* _Esercizi_
**1.** Rispondi a queste domande in base al testo di partenza:
(a) In quale località si è tenuto il Critical Wine di quest'anno?
(b) In quale ruolo Diego Fulcheri ha preso parte alle cosiddette missioni di pace?
(c) Con quale missione Fulcheri è stato in Libano?
**2.** Elenca tutti i paesi in cui, secondo il testo di partenza, Diego Fulcheri ha partecipato a missioni di pace.
**3.** Per favore, riscrivi il testo di partenza da "Documentazione di un’esperienza" fino a "vi riproponiamo. (ndr)" incluso, sostituendo "pilota elicotterista" con "osservatore".

* _Testo di partenza_

**********

Missioni di pace?Tra le tante proposte in cartellone nel ricco programma del Critical Wine di
quest’anno (24-25 maggio a Bussoleno, ne abbiamo già parlato qui) è passata
inosservata una mostra fotografica, nei locali dell’Ass.ne Culturale “La
Credenza” dal titolo Missioni di Pace? con chiarissimo punto interrogativo.
Documentazione di un’esperienza molto ‘particolare’ di cui il fotografo Diego
Fulcheri – che i lettori di questo sito ben conoscono come ‘front line reporter’
circa i fatti e misfatti che succedono in Val Susa – è stato in più riprese
protagonista nel ruolo di pilota elicotterista, nell’ambito di cosiddette
‘missioni di pace’, prima in Libano con l’UNIFIL e poi in Bosnia, Kosovo,
Afghanistan. Un’esperienza che ha generato in lui parecchie domande, sullo
sfondo di interessi economici e tornaconti anche personali che di ‘umanitario’
non avevano proprio niente, come sintetizzato in questo testo che accompagnava
la mostra e che vi riproponiamo. (ndr)

**********

* _Dati_
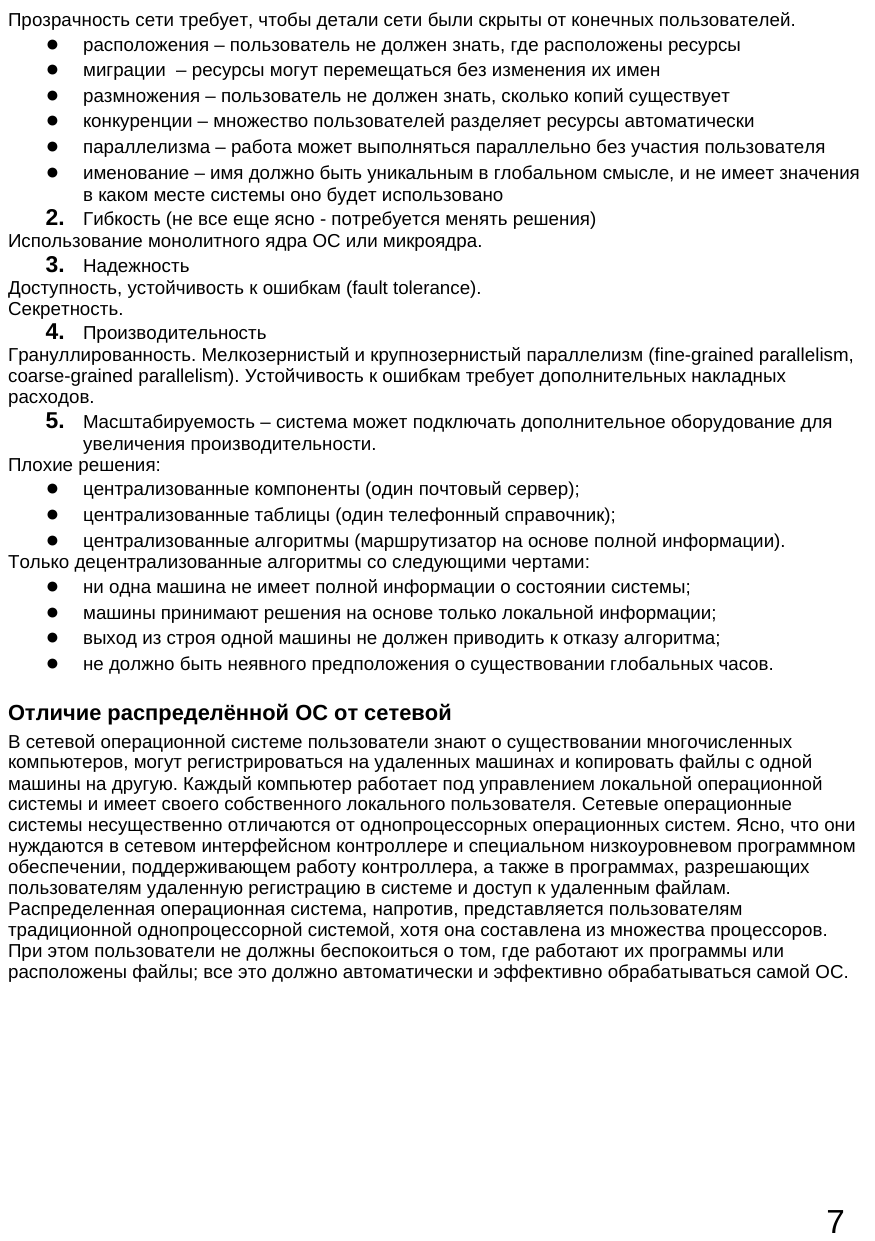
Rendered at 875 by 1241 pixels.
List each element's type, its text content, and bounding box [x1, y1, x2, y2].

text Секретность. [8, 298, 861, 319]
text Использование монолитного ядра ОС или микроядра. [8, 231, 861, 252]
text В сетевой операционной системе пользователи знают о существовании многочисленных компьютеров, могут регистрироваться на удаленных машинах и копировать файлы с одной машины на другую. Каждый компьютер работает под управлением локальной операционной системы и имеет своего собственного локального пользователя. Сетевые операционные системы несущественно отличаются от однопроцессорных операционных систем. Ясно, что они нуждаются в сетевом интерфейсном контроллере и специальном низкоуровневом программном обеспечении, поддерживающем работу контроллера, а также в программах, разрешающих пользователям удаленную регистрацию в системе и доступ к удаленным файлам. [8, 731, 861, 898]
list конкуренции – множество пользователей разделяет ресурсы автоматически [45, 107, 861, 133]
text Прозрачность сети требует, чтобы детали сети были скрыты от конечных пользователей. [8, 9, 861, 30]
list машины принимают решения на основе только локальной информации; [45, 598, 861, 624]
list выход из строя одной машины не должен приводить к отказу алгоритма; [45, 624, 861, 650]
text Грануллированность. Мелкозернистый и крупнозернистый параллелизм (fine-grained parallelism, coarse-grained parallelism). Устойчивость к ошибкам требует дополнительных накладных расходов. [8, 345, 861, 407]
list Масштабируемость – система может подключать дополнительное оборудование для увеличения производительности. [45, 407, 861, 454]
subtitle Отличие распределённой ОС от сетевой [8, 700, 861, 725]
list размножения – пользователь не должен знать, сколько копий существует [45, 82, 861, 107]
list Производительность [45, 319, 861, 345]
list параллелизма – работа может выполняться параллельно без участия пользователя [45, 133, 861, 158]
list централизованные компоненты (один почтовый сервер); [45, 475, 861, 501]
list Надежность [45, 252, 861, 277]
list централизованные алгоритмы (маршрутизатор на основе полной информации). [45, 526, 861, 552]
list ни одна машина не имеет полной информации о состоянии системы; [45, 573, 861, 598]
list миграции – ресурсы могут перемещаться без изменения их имен [45, 56, 861, 82]
list именование – имя должно быть уникальным в глобальном смысле, и не имеет значения в каком месте системы оно будет использовано [45, 158, 861, 205]
text Только децентрализованные алгоритмы со следующими чертами: [8, 552, 861, 573]
list Гибкость (не все еще ясно - потребуется менять решения) [45, 205, 861, 231]
list централизованные таблицы (один телефонный справочник); [45, 501, 861, 526]
text Плохие решения: [8, 454, 861, 475]
list расположения – пользователь не должен знать, где расположены ресурсы [45, 30, 861, 56]
text Доступность, устойчивость к ошибкам (fault tolerance). [8, 277, 861, 298]
text Распределенная операционная система, напротив, представляется пользователям традиционной однопроцессорной системой, хотя она составлена из множества процессоров. При этом пользователи не должны беспокоиться о том, где работают их программы или расположены файлы; все это должно автоматически и эффективно обрабатываться самой ОС. [8, 898, 861, 982]
list не должно быть неявного предположения о существовании глобальных часов. [45, 650, 861, 675]
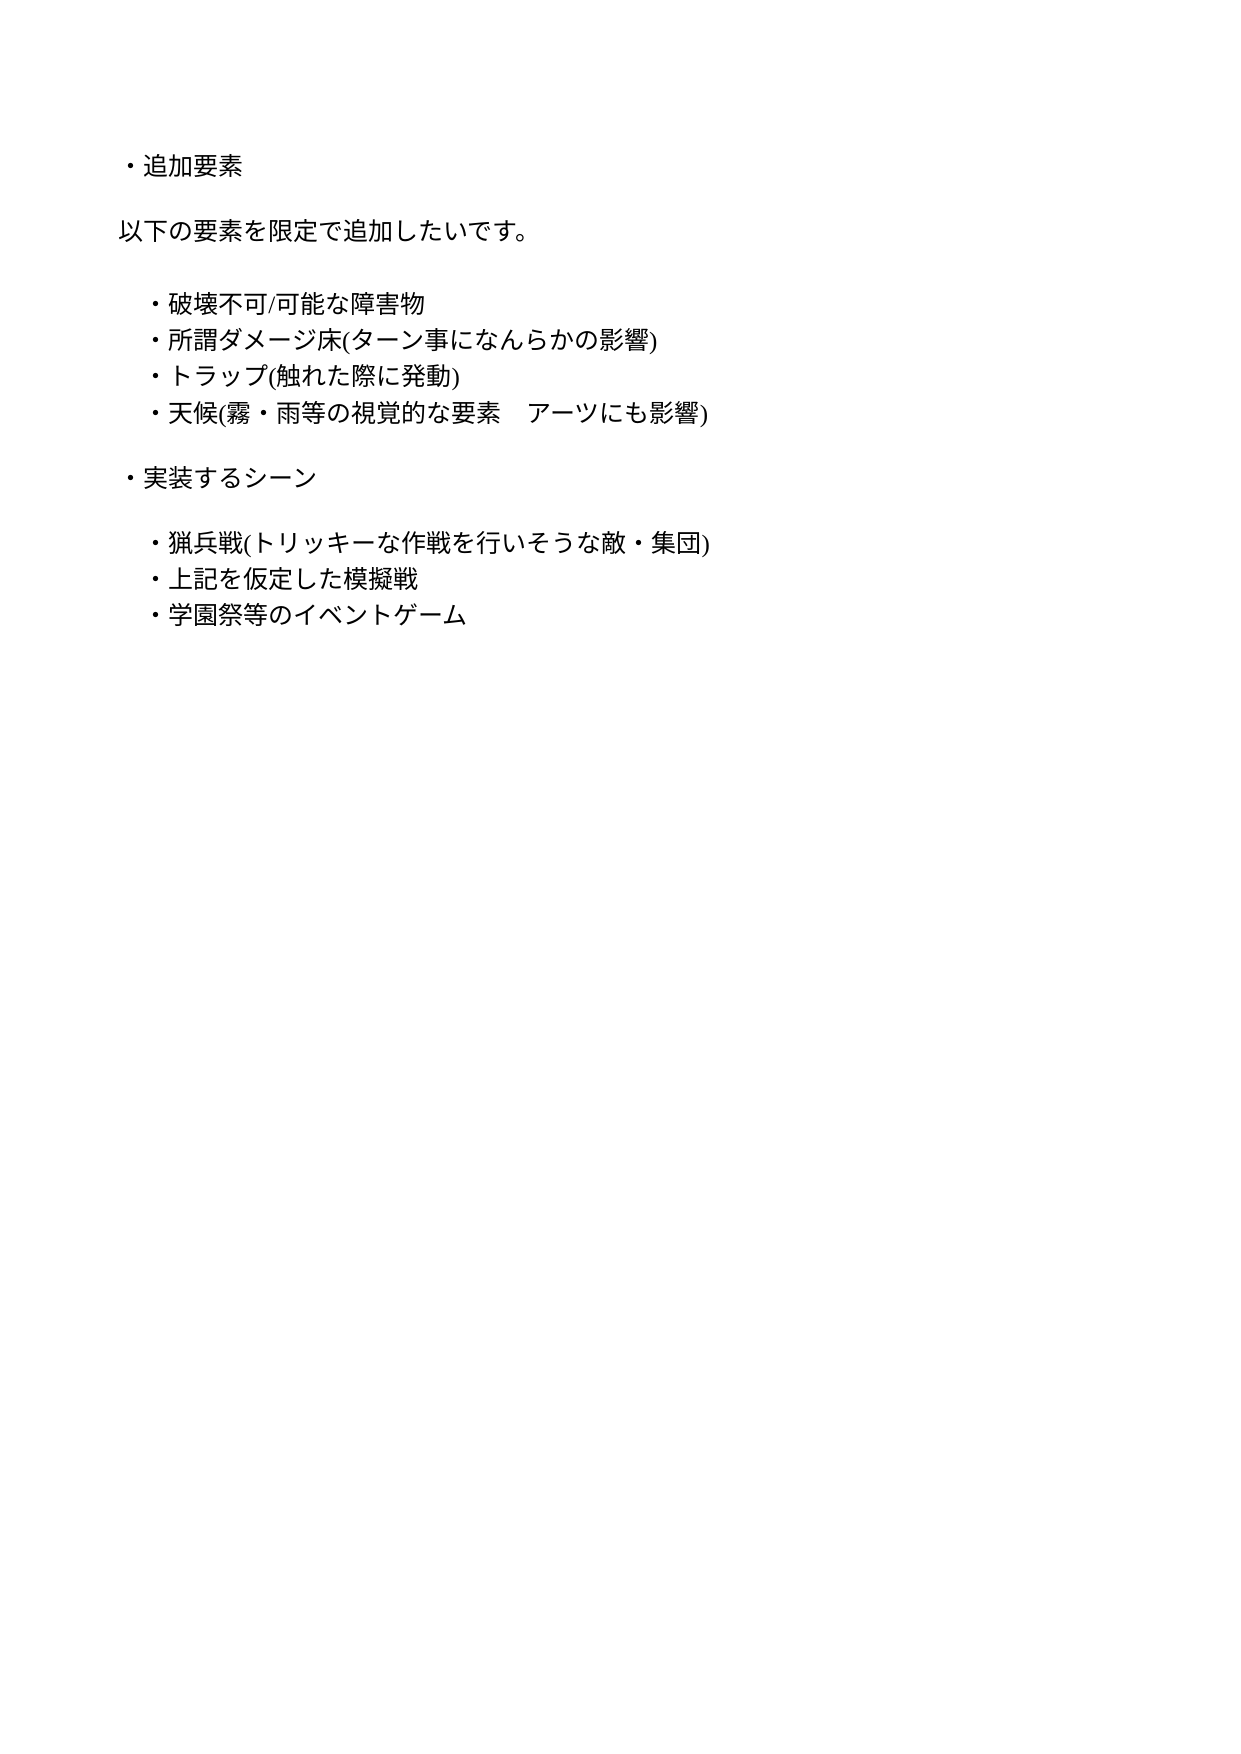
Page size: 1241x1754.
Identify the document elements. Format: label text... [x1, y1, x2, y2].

text ・上記を仮定した模擬戦 [118, 559, 1122, 596]
text ・破壊不可/可能な障害物 [118, 284, 1122, 321]
text ・追加要素 [118, 147, 1122, 183]
text ・学園祭等のイベントゲーム [118, 596, 1122, 632]
text ・実装するシーン [118, 458, 1122, 494]
text ・猟兵戦(トリッキーな作戦を行いそうな敵・集団) [118, 523, 1122, 559]
text 以下の要素を限定で追加したいです。 [118, 212, 1122, 248]
text ・天候(霧・雨等の視覚的な要素 アーツにも影響) [118, 393, 1122, 429]
text ・トラップ(触れた際に発動) [118, 357, 1122, 393]
text ・所謂ダメージ床(ターン事になんらかの影響) [118, 321, 1122, 357]
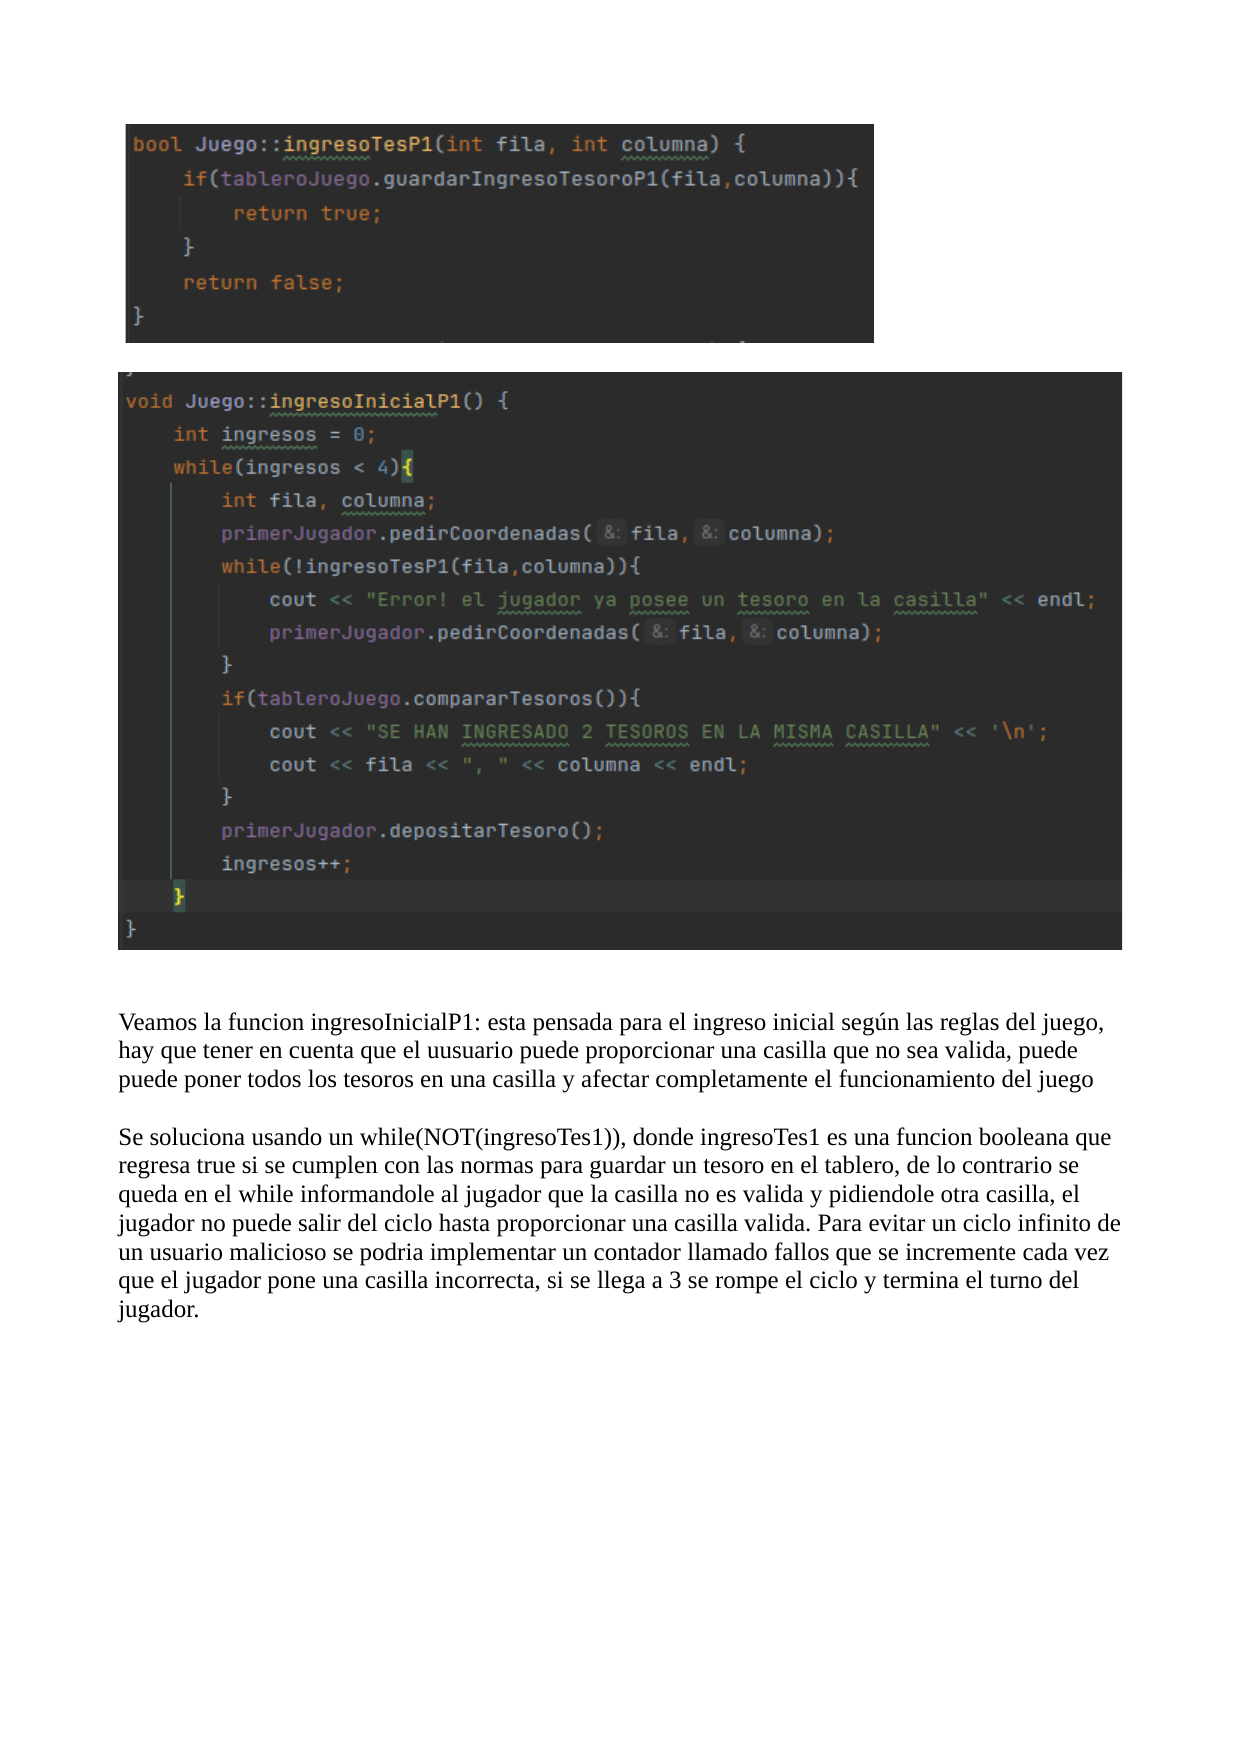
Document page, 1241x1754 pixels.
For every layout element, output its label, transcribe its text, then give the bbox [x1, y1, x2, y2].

text Se soluciona usando un while(NOT(ingresoTes1)), donde ingresoTes1 es una funcion booleana que regresa true si se cumplen con las normas para guardar un tesoro en el tablero, de lo contrario se queda en el while informandole al jugador que la casilla no es valida y pidiendole otra casilla, el jugador no puede salir del ciclo hasta proporcionar una casilla valida. Para evitar un ciclo infinito de un usuario malicioso se podria implementar un contador llamado fallos que se incremente cada vez que el jugador pone una casilla incorrecta, si se llega a 3 se rompe el ciclo y termina el turno del jugador. [118, 1122, 1122, 1323]
picture [125, 124, 874, 343]
text Veamos la funcion ingresoInicialP1: esta pensada para el ingreso inicial según las reglas del juego, hay que tener en cuenta que el uusuario puede proporcionar una casilla que no sea valida, puede puede poner todos los tesoros en una casilla y afectar completamente el funcionamiento del juego [118, 1007, 1122, 1093]
picture [118, 372, 1123, 950]
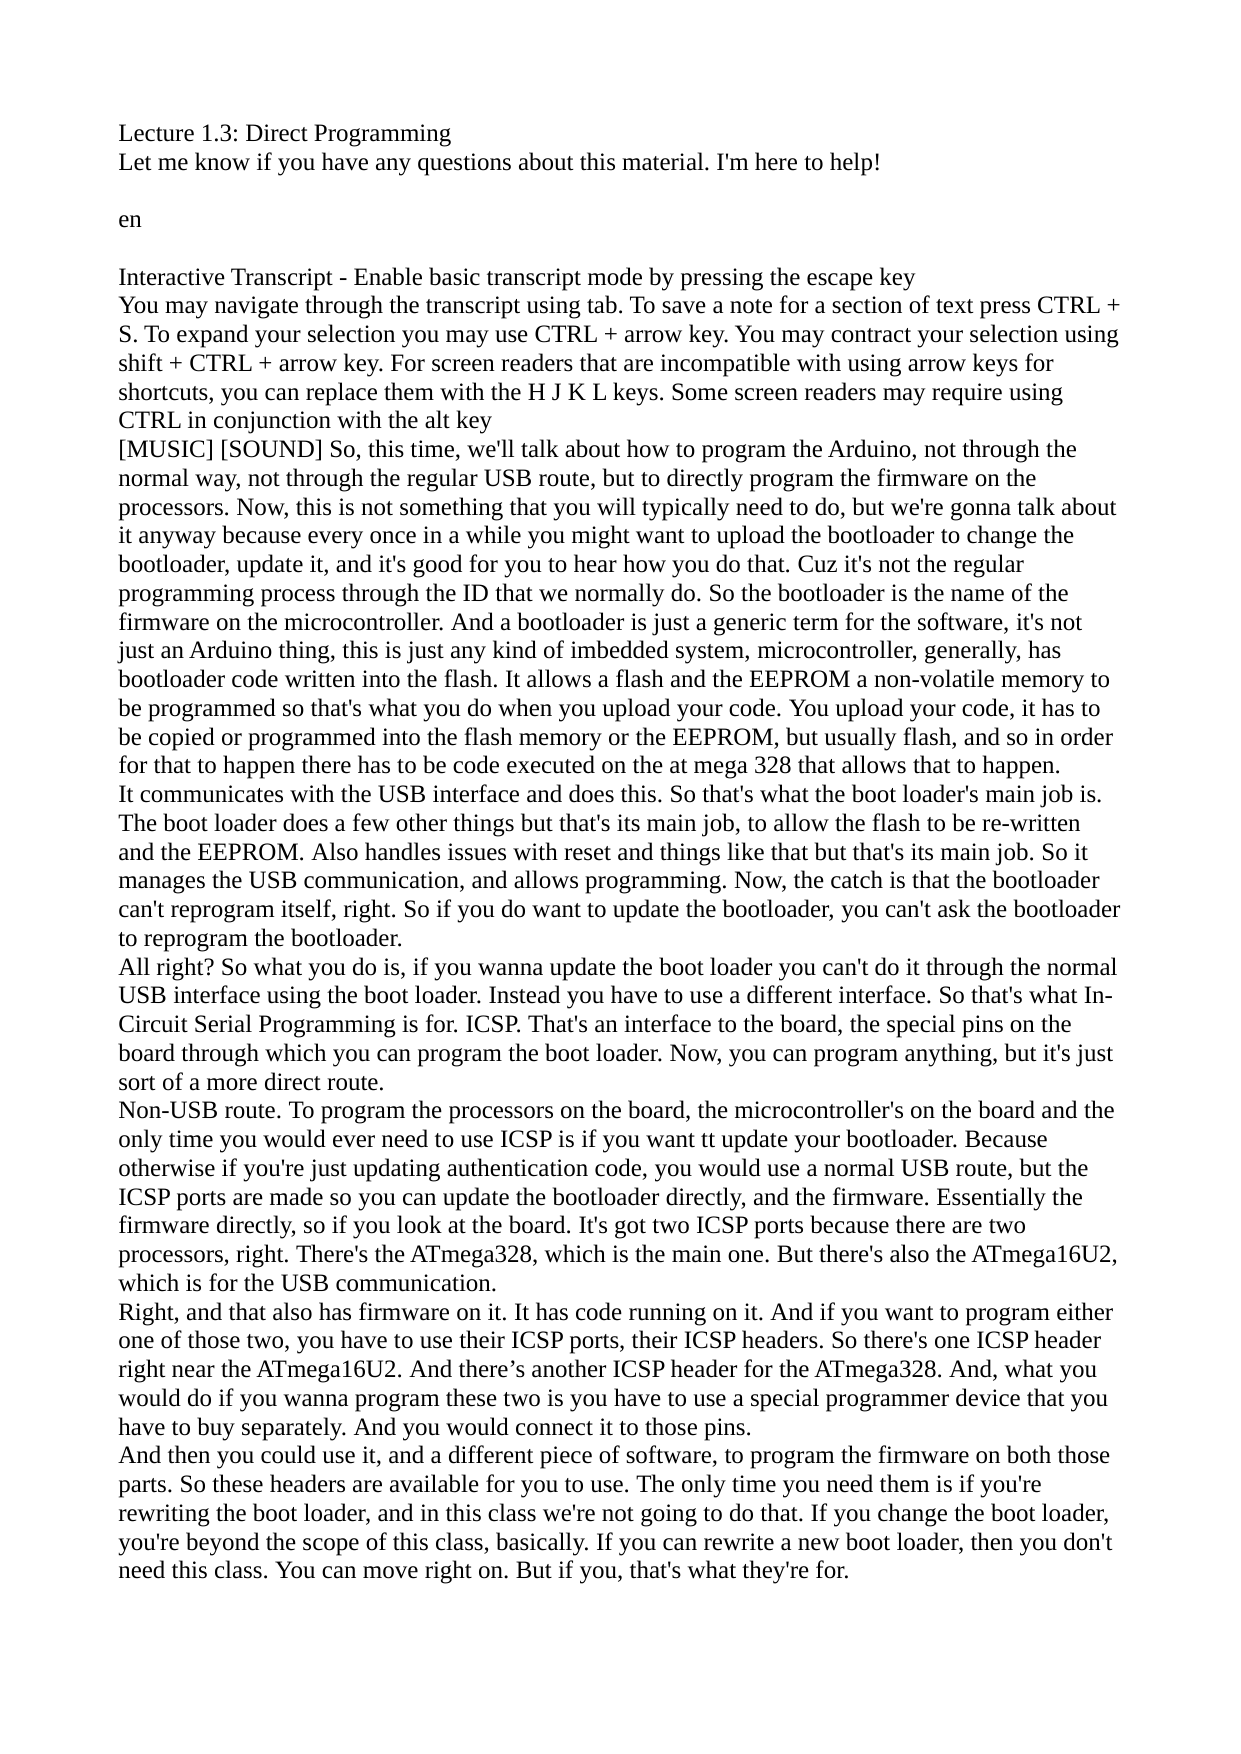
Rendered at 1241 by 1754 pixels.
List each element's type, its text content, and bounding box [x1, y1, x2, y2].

**********

* _Risposte fornite_
**1.**
(a) A Bussoleno.
(b) Come pilota elicotterista.
(c) Con l'UNIFIL.

**2.** Libano, Bosnia, Kosovo, Afghanistan.

**3.**
Documentazione di un’esperienza molto ‘particolare’ di cui il fotografo Diego
Fulcheri – che i lettori di questo sito ben conoscono come ‘front line reporter’
circa i fatti e misfatti che succedono in Val Susa – è stato in più riprese
protagonista nel ruolo di osservatore, nell’ambito di cosiddette
‘missioni di pace’, prima in Libano con l’UNIFIL e poi in Bosnia, Kosovo,
Afghanistan. Un’esperienza che ha generato in lui parecchie domande, sullo
sfondo di interessi economici e tornaconti anche personali che di ‘umanitario’
non avevano proprio niente, come sintetizzato in questo testo che accompagnava
la mostra e che vi riproponiamo. (ndr)